With every investment in the promotion, protection and support of breastfeeding, a huge return in economic terms is assured. Thus, flagship programs and programs such as “MAA” Mothers Absolute Affection emphasize the support and promotion of breastfeeding. Home-Based Care for Young Children (HBYC) to provide community-based care by ASHA workers with a focus on improving child-rearing practices, nutritional counseling, and breastfeeding promotion until at the 15th month of life. The ambitious Pradhan Mantri Matru Vandana Yojna, PMMVY, which is a conditional maternity benefit scheme for pregnant and lactating mothers eligible for the first child and recently extended to the second birth only if it is a girl. Additionally, Jan Aandolan under POSHAN Abhiyan is instrumental in bringing about mass movement and behavior change regarding optimal breastfeeding and IYCF practices.
Optimal breastfeeding practices ensure a safe, nutritious and accessible food source for young children. It also plays a vital role in addressing the double burden of malnutrition while to a large extent addressing food security and inequality.
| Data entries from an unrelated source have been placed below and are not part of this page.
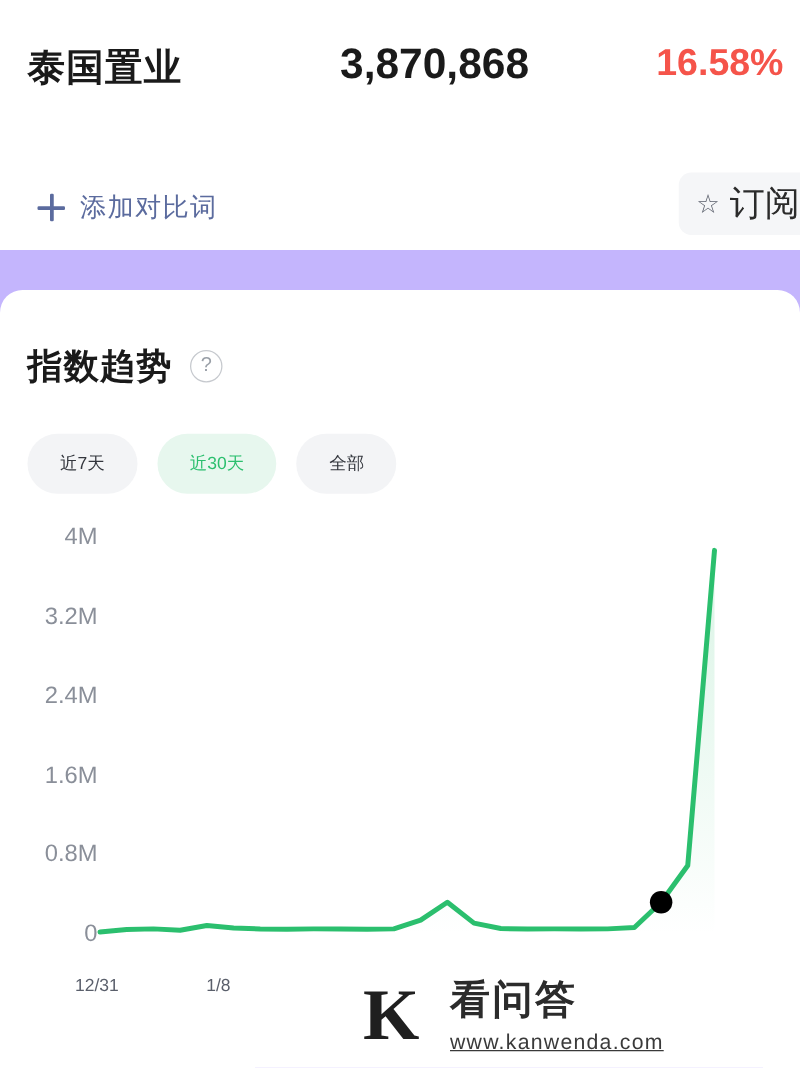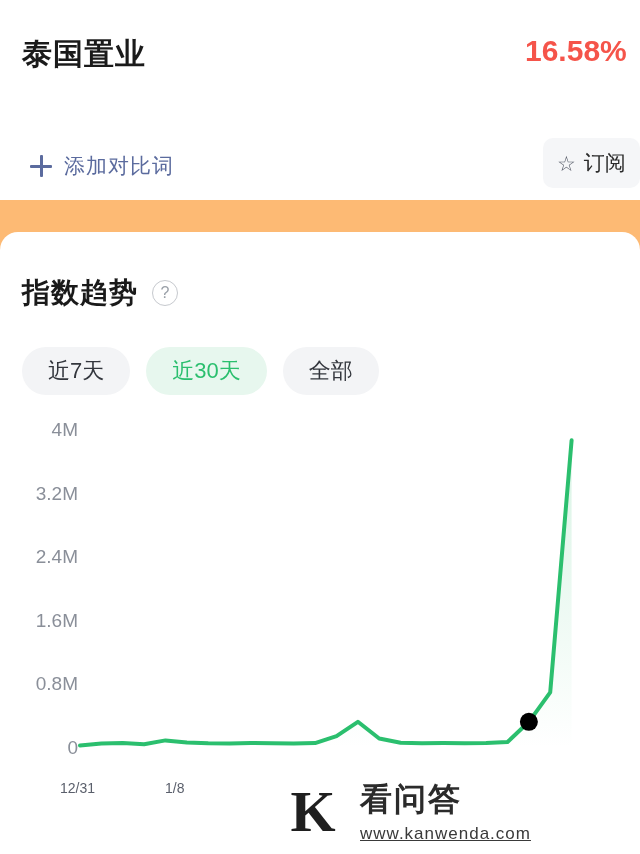--- a/index.html
+++ b/index.html
@@ -2,21 +2,21 @@
 <html><head>
 <meta charset="utf-8">
 <style>
   * { box-sizing: border-box; margin: 0; padding: 0; }
   html, body {
     width: 640px; height: 854px;
     background: #ffffff;
     font-family: "Liberation Sans", sans-serif;
     overflow: hidden;
   }
-  .page { position: relative; width: 640px; height: 854px; background: #fdba74; }
+  .page { position: relative; width: 640px; height: 854px; background: #c4b5fd; }
 
   
   .header {
     position: absolute; left: 0; top: 0; width: 640px; height: 108px;
     background: #ffffff;
   }
   .kw-title {
     position: absolute; left: 22px; top: 34px;
     font-size: 30px; font-weight: bold; color: #1a1a1a; letter-spacing: 1px;
   }
@@ -51,21 +51,21 @@
 
   .subscribe-btn {
     position: absolute; left: 543px; top: 30px;
     height: 50px; min-width: 97px;
     background: #f5f6f8; border-radius: 10px;
     display: flex; align-items: center; gap: 8px;
     padding: 0 14px;
     white-space: nowrap;
   }
   .star-icon { font-size: 21px; color: #5a5f6b; line-height: 1; }
-  .subscribe-label { font-size: 21px; color: #2b2b2b; font-family: Liberation Serif, serif; }
+  .subscribe-label { font-size: 28px; color: #2b2b2b; font-family: Liberation Serif, serif; }
 
   
   .card {
     position: absolute; left: 0; top: 232px; width: 640px; height: 622px;
     background: #ffffff; border-radius: 18px 18px 0 0;
   }
   .card-title-row {
     position: absolute; left: 22px; top: 42px;
     display: flex; align-items: center; gap: 14px;
   }
@@ -75,21 +75,21 @@
     border: 1.6px solid #c6c9ce; color: #9aa0a8;
     font-size: 16px; display: flex; align-items: center; justify-content: center;
     line-height: 1;
   }
 
   
   .tabs { position: absolute; left: 22px; top: 115px; display: flex; gap: 16px; }
   .tab {
     height: 48px; border-radius: 24px; padding: 0 26px;
     display: flex; align-items: center; justify-content: center;
-    font-size: 22px; color: #33363d; background: #f3f4f6;
+    font-size: 14px; color: #33363d; background: #f3f4f6;
   }
   .tab.active { background: #e7f7ee; color: #2bbf6e; }
 
   
   .chart-area {
     position: absolute; left: 0; top: 186px; width: 640px; height: 420px;
   }
   .y-label {
     position: absolute; right: 0; transform: translateY(-50%);
     font-size: 19px; color: #8a8f99; text-align: right;
@@ -118,20 +118,21 @@
   .wm-title { font-size: 32px; font-weight: bold; color: #2b2b2b; letter-spacing: 2px; }
   .wm-url { font-size: 17px; color: #3a3a3a; letter-spacing: 1px; margin-top: 2px; text-decoration: underline; }
 </style>
 </head>
 <body>
 
 <div class="page">
 
   <div class="header">
     <div class="kw-title">泰国置业</div>
+    <div class="kw-value">3,870,868</div>
     <div class="kw-change">16.58%</div>
   </div>
 
   <div class="subbar">
     <div class="add-compare">
       <span class="plus-icon"></span>
       <span class="add-compare-label">添加对比词</span>
     </div>
     <div class="subscribe-btn">
       <span class="star-icon">☆</span>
We must remember that breastfeeding provides both short-term and long-term health, economic and environmental benefits to children, mothers and society. To realize these benefits, all stakeholders, the health system, workplaces and communities must be educated and empowered to provide a sustainable breastfeeding supportive environment for mothers and families.
Under the theme of this year’s World Breastfeeding Week – Intensify Breastfeeding: Educate and Support, let’s not miss or underestimate the economics of breastfeeding.
The opinions expressed above are those of the author.